When I say that the common is centrally in play in the processes of globalization I refer on the one hand to the land, the forests, the sea, the atmosphere—in short, something like what was traditionally called the commons. On the other hand, the common also names a range of results of human production and creativity, such as ideas, images, code, knowledges, information, and affects. The question of climate change refers primarily to the first of these but the relation between these two notions of the common was also an important factor in Copenhagen. I will return to this briefly below.
Once we conceive of the Copenhagen summit as a struggle over the management of the common, it is useful to separate this struggle into two relatively separate scenes. One scene took place inside the official meetings at the Bella Conference Center, where admission was strictly limited to government representatives, approved NGOs, some journalists, and other select participants. I spent most of my time, however, at the second scene, outside the official meetings, among social movements and activists, whose presence represented an important encounter between the activist traditions focused on environmentalism and those relating to the various aspects of globalization.
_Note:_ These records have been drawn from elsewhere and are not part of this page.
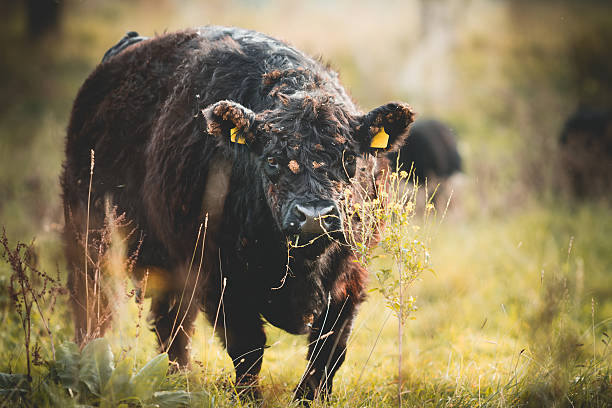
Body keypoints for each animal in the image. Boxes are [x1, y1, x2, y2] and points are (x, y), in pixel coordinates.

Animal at [61, 26, 416, 402]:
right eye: (272, 159)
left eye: (349, 158)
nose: (314, 215)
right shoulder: (220, 279)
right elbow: (248, 348)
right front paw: (250, 398)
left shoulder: (349, 277)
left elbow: (329, 348)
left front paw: (309, 398)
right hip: (88, 228)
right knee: (95, 301)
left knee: (170, 320)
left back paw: (179, 378)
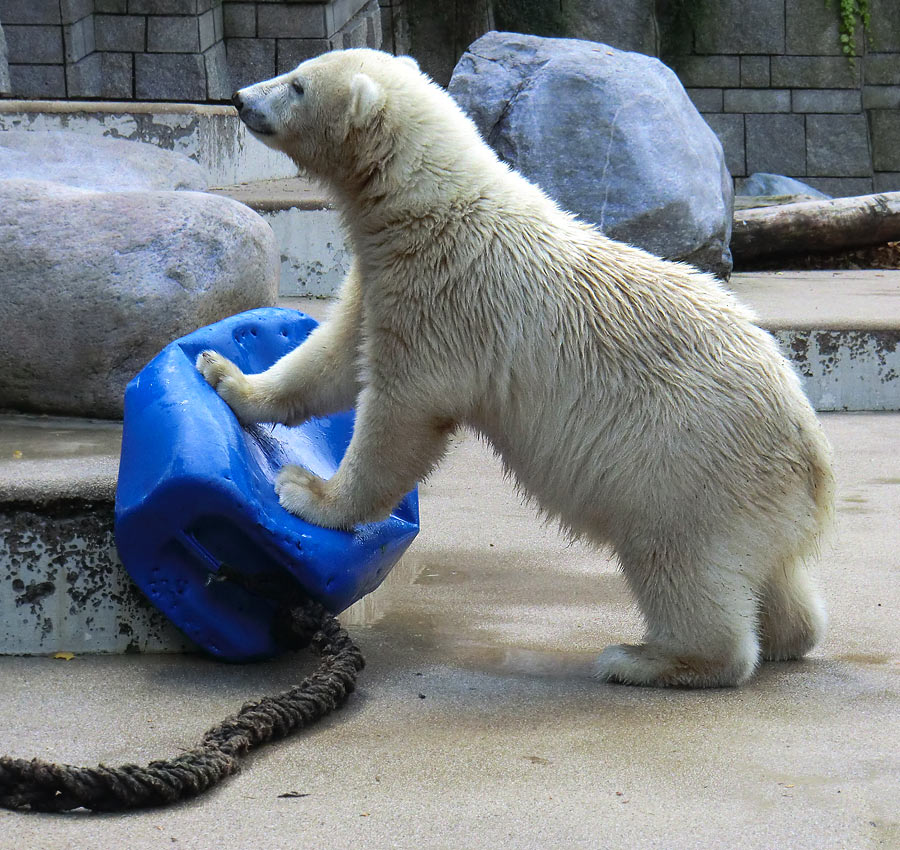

The official meetings were the stage for a series of intense, high-level negotiations about the form and hierarchies of the emerging structures of global governance that Antonio Negri and I refer to as Empire. It is even more clear today than ten years ago, when we starting thinking in these terms, that no single nation-state, like the United States or China, can "go it alone" and rule the global system. Any attempts at unilateralism are now doomed to failure. Instead we saw at Copenhagen an example of how the emerging structures of global governance are being constructed within and among three distinct tiers.